EXTRAIT PROPOSÉ:
____

L'origine du lac Saint-Michel, un petit coq noir, un plat de pommes de terre rôties au jus de pomme et à la sauge
Savez-vous l’origine du lac Saint-Michel ? D’aucuns, savants moisis et clercs chafouins, vous diront que les marais et les tourbières du Yeun Elez ont été mis en eau entre 1929 et 1936 pour créer un lac artificiel de quatre cent cinquante hectares… Balivernes et sornettes. Fadaises et calembredaines.
Je vais vous dire un conte aimable,
Vous le croirez : il est croyable.
Et il n’y a dedans rien de faux,
Sinon peut être deux ou trois mots.
Dans les temps anciens alors que les miracles étaient aussi courants que les baptêmes et les enterrements…, il y avait un tout jeune coq noir qui vivait fort agréablement sa jeune vie de poulet dans le poulailler du Gouezou. Il arpentait le hameau, le voisinage, élargissant chaque jour son modeste royaume, picorant quelques épis et grains, avalant quelques lombrics et limaces, engloutissant quelques baies et cotylédons… Grattant un tas de fumier du côté de Botmeur, il découvrit une bourse pleine de louis d’or. Une fois passée sa légitime surprise, fier de sa trouvaille, il entreprit de regagner le Gouezou, longeant les marais. Passant devant la seule ferme des tourbières, il fut hélé par la fermière, hideuse et fielleuse –c’était bien sûr une sorcière-.

____

EXTRAITS DE DONNÉES:
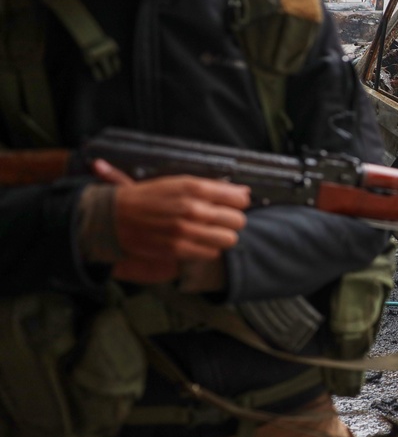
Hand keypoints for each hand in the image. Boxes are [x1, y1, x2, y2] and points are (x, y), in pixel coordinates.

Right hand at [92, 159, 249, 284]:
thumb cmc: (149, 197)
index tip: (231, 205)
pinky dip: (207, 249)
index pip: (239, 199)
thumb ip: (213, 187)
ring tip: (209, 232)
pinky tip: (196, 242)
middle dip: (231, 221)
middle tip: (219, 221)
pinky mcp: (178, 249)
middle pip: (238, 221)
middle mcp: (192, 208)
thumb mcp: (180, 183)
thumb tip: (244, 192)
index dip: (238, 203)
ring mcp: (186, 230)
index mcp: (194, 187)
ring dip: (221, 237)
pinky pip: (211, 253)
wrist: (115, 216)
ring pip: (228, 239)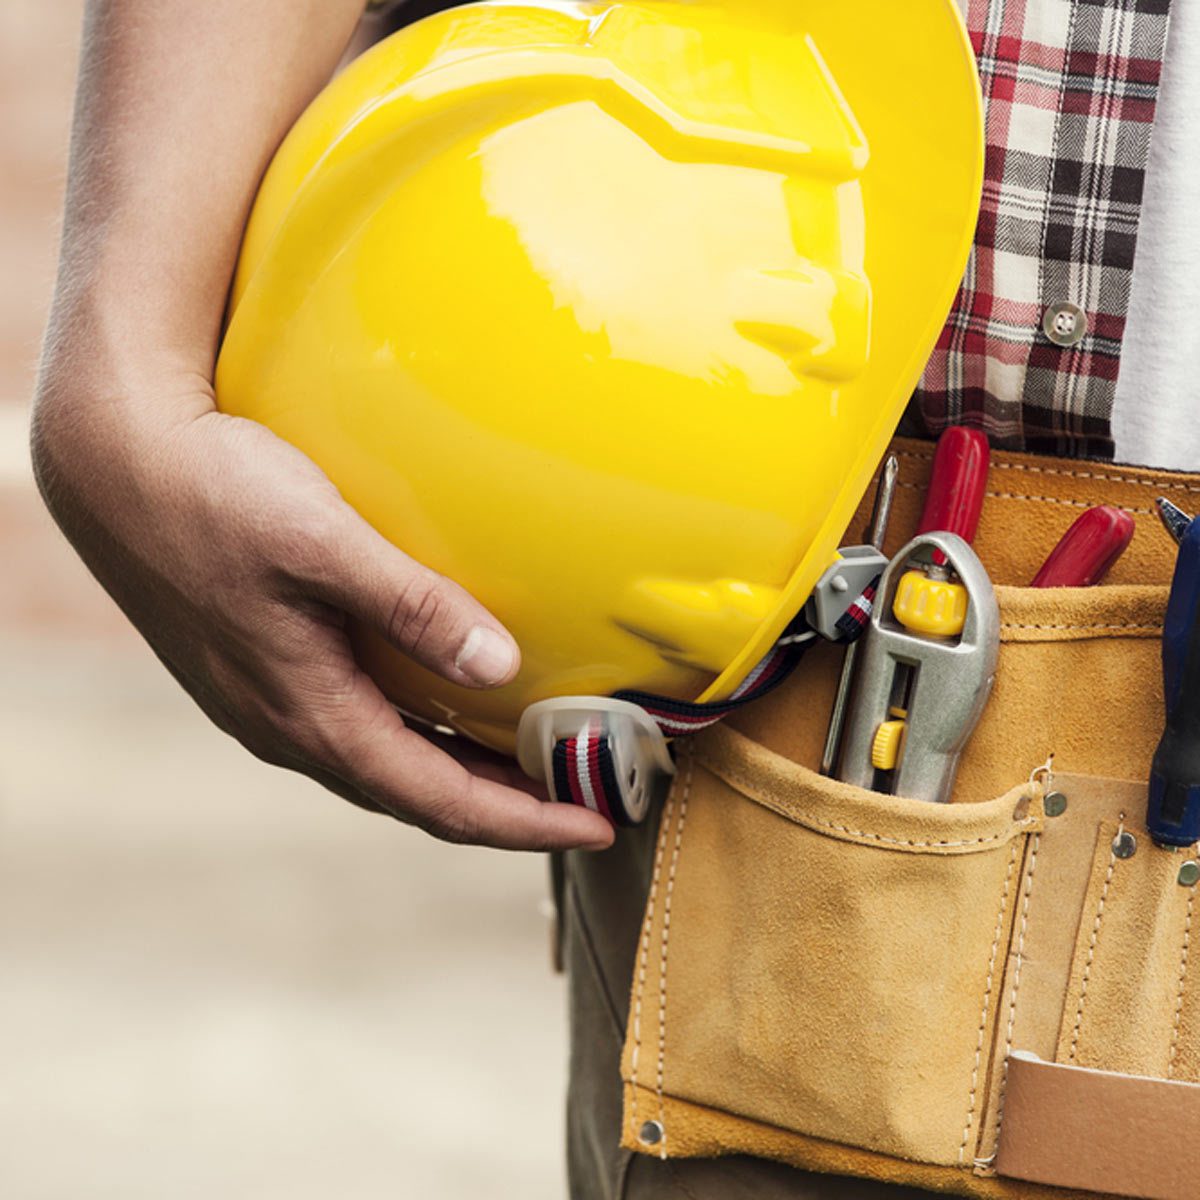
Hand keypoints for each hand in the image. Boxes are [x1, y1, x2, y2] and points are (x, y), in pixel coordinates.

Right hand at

____

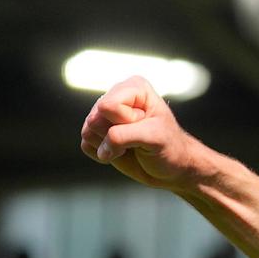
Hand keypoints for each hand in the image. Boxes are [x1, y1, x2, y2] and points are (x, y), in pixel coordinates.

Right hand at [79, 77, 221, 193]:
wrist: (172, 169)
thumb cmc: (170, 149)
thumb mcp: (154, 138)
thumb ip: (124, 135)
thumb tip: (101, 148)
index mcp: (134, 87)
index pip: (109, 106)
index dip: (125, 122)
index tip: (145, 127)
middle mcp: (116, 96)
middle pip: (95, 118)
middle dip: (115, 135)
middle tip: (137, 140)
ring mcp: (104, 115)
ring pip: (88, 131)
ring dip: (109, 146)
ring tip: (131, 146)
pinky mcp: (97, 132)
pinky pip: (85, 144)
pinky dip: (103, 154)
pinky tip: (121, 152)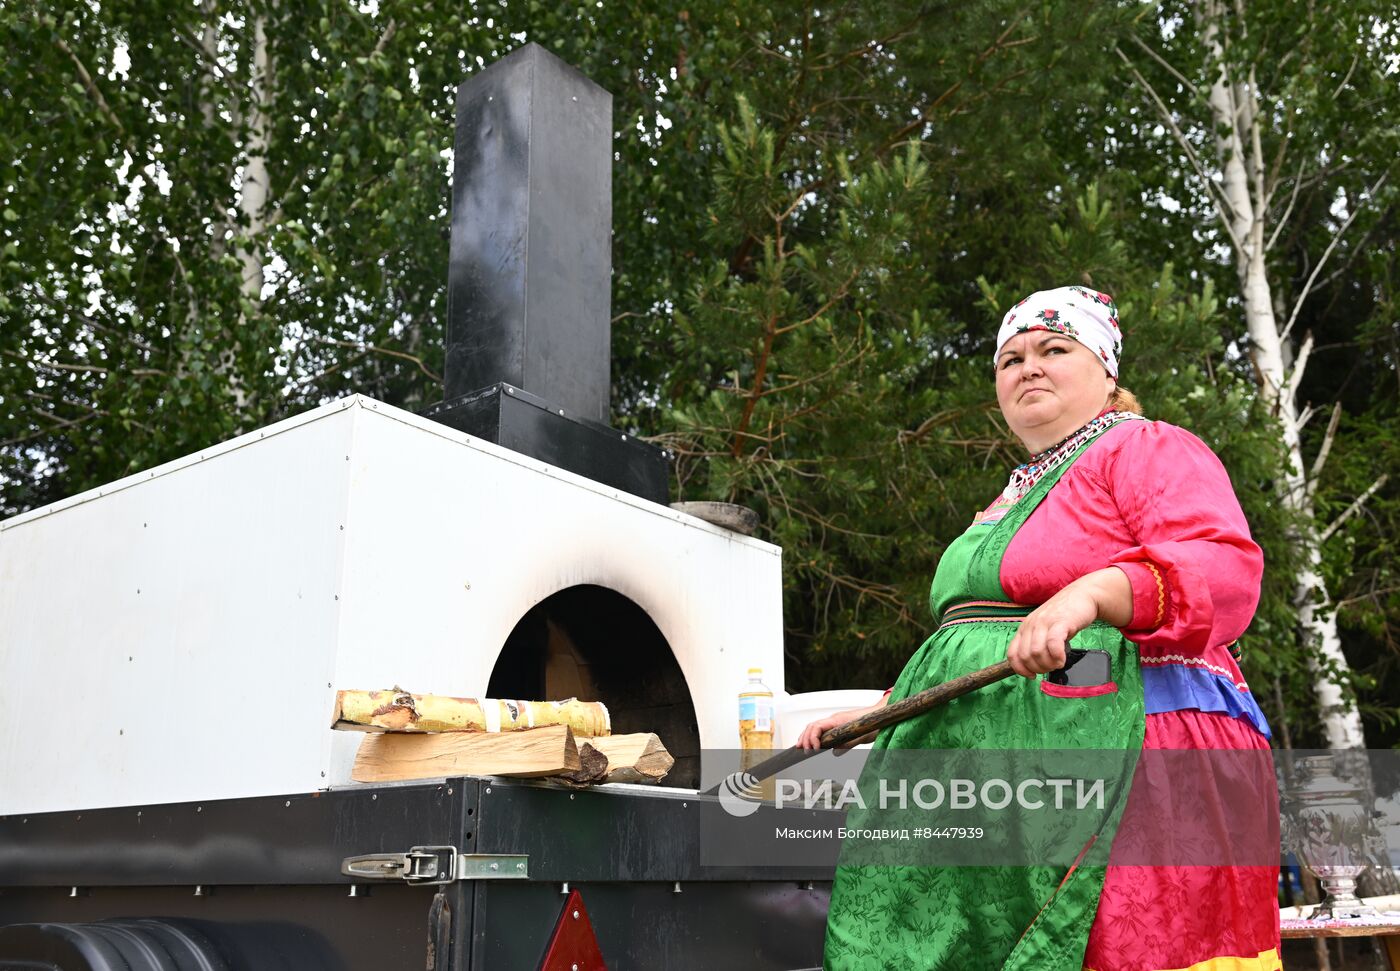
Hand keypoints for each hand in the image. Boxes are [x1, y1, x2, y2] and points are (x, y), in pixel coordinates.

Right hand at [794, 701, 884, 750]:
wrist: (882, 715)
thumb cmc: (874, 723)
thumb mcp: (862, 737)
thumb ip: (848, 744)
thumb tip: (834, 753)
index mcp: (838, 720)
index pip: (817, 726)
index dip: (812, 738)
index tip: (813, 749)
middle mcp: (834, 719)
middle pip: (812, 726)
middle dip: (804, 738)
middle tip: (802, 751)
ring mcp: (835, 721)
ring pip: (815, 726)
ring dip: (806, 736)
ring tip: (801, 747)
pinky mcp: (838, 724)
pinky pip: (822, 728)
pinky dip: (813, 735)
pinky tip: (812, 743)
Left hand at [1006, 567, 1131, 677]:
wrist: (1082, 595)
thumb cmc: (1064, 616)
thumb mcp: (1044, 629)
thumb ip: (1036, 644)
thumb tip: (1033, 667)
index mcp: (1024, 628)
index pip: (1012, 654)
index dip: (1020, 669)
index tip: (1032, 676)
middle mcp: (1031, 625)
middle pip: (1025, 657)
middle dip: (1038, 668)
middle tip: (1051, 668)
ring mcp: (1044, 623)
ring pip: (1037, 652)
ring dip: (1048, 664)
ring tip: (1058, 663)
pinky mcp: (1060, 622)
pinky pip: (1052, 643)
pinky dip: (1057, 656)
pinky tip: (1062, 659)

____

CONSIGNE DE TRAVAIL 1: Pouvez-vous réécrire sous forme de liste le paragraphe du conte sur l'origine du lac Saint-Michel qui commence par « Dans les temps anciens », en conservant ses faits principaux ?
CONSIGNE DE TRAVAIL 2:
Répondez à ces questions sur le conte de l'origine du lac Saint-Michel :
(a) Selon ce que disent les « savants moisis et clercs chafouins », entre quelles années les marais et les tourbières du Yeun Elez ont-ils été mis en eau ?
(b) D'après les vers, combien de mots faux le conte pourrait-il contenir ?
(c) Où le coq noir découvre-t-il la bourse pleine de louis d'or ?
CONSIGNE DE TRAVAIL 3: Pouvez-vous poursuivre le conte sur l'origine du lac Saint-Michel à partir de l'endroit où il s'arrête ?

RÉSULTAT DE L'EXERCICE 1:
- À une époque ancienne, les miracles étaient aussi courants que les baptêmes et les enterrements. Un tout jeune coq noir vivait alors heureux dans le poulailler du Gouezou.
- Il parcourait le hameau et le voisinage et élargissait chaque jour son modeste royaume. Il se nourrissait d'épis, de grains, de lombrics, de limaces, de baies et de cotylédons.
- En grattant un tas de fumier du côté de Botmeur, il découvrit une bourse pleine de louis d'or.
- Fier de sa trouvaille, il reprit le chemin du Gouezou en longeant les marais.
- Devant la seule ferme des tourbières, la fermière l'interpella. Elle était hideuse et fielleuse, et c'était une sorcière.

RÉSULTAT DE L'EXERCICE 2:
(a) Entre 1929 et 1936.
(b) Peut-être deux ou trois mots.
(c) Dans un tas de fumier, du côté de Botmeur.

RÉSULTAT DE L'EXERCICE 3:
- Que portes-tu, petit coq noir?
- Une bourse d’or, répondit-il –assez bêtement, convenons-en ; mais sans cela, point d’histoire-.
- Veux-tu l’échanger contre une belle poignée de froment bien doré ?
- Nenni ! Je veux la garder et la rapporter à mes maîtres au Gouezou s’exclama-t-il –assez aimablement c’est évident-
- J’ajouterai une belle crêpe de blé noir bien croustillante.
- Nenni ! Nenni ! risqua le petit coq noir -dont les bonnes intentions s’émoussaient, la conviction chancelait et que la faim taraudait, car la chair est faible hélas-.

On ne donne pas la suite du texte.